Kevin Frost

JM

i think about glue Andy Warhol, Silver Screen

April – is it the cruelest month, this year?

Here’s hoping it’s not, despite all the weirdness in the air. And the weedness: it looks like I’m in a pop-up group show at a weed joint. We Shall See, and watch this space for a report if it really happens.

Bangkok had an earthquake, and I wasn’t even there to watch the towers sway. Fair bit of cleanup work after the fact, though. Note to self: be less accommodating of people like landlords, they always take advantage.

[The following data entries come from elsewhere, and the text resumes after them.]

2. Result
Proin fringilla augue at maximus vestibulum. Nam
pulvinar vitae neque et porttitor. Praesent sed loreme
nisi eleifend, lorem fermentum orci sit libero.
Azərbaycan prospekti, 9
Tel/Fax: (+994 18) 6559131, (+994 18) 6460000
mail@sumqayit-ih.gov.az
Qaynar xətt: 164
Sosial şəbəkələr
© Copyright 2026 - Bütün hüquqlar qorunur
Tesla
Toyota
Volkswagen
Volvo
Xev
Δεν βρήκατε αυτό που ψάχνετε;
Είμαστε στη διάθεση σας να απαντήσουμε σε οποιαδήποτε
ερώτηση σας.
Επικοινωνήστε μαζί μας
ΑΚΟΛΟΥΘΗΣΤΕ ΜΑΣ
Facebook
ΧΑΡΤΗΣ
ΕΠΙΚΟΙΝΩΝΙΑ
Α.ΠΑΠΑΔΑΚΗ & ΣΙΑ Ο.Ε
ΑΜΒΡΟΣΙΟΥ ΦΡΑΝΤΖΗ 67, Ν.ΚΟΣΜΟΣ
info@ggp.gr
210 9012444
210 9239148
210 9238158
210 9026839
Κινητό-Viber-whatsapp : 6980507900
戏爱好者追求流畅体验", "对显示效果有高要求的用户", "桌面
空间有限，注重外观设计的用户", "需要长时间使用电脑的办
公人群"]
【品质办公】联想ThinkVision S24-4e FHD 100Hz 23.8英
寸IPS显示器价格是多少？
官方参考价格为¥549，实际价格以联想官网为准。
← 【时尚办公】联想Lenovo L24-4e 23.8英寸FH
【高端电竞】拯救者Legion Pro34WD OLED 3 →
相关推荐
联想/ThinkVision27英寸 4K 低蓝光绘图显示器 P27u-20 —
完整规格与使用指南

One of the great things about being tuned in to the Global Art World – in whatever capacity – is that you get to see how madly, unstoppably the art continues to flow, no matter how doomsy the news cycle wants to be. Of course that’s intimidating too, in its way: you struggle to bring your vision to life, but if you step back and just watch the stream flow by you realize that your art only really matters in the collective, as one little drop. The stream matters, and it needs the yous, but it doesn’t need you.

“HUMAN MADE FUTURE IS THE PAST,” said the T-Shirt of a very tall Korean man who just walked past.

A couple days ago, I rewatched Basquiat. What a lovely movie. I will fault Mr Schnabel for making himself (by Gary Oldman) the single unreservedly good Good Guy in the whole movie, but hey, he was new to the game. Worth noting how rich and established he was by the time he made it: I always have this vague sense that he was doing smashed plates, and then did the films, then the giant paintings, but it seems giant paintings were all there at the time of filming. Were they there when he was hanging out with Basquiat IRL?

Anyway, poor Jean-Michel. Imagine if he were still out there, just like Schnabel, quietly doing major work and being collected and having the freedom to change his style. Half of the pictures in any of the big shows of his work from the last decade would stay on the walls of hedgefunders and their ilk, while newer work would share the museum walls with the best of his street-inspired stuff.

SAMO, SAMO.

While the towers swayed, and one (under construction, and under Korruptionsverdacht as well) tragically collapsed, and Mandalay was probably torn apart: while all this happened, I was “upcountry” as they say.

And what lovely country, but man-o, even as an American I find it intimidatingly vehicle-dependent up there in Isaan. Gonna need some extra vehicles at the farm, long-term. And a kiln. And a barn for painting. Note to self: don’t put the kiln inside the barn.

shrimp palace Upcountry: Rákospalota?!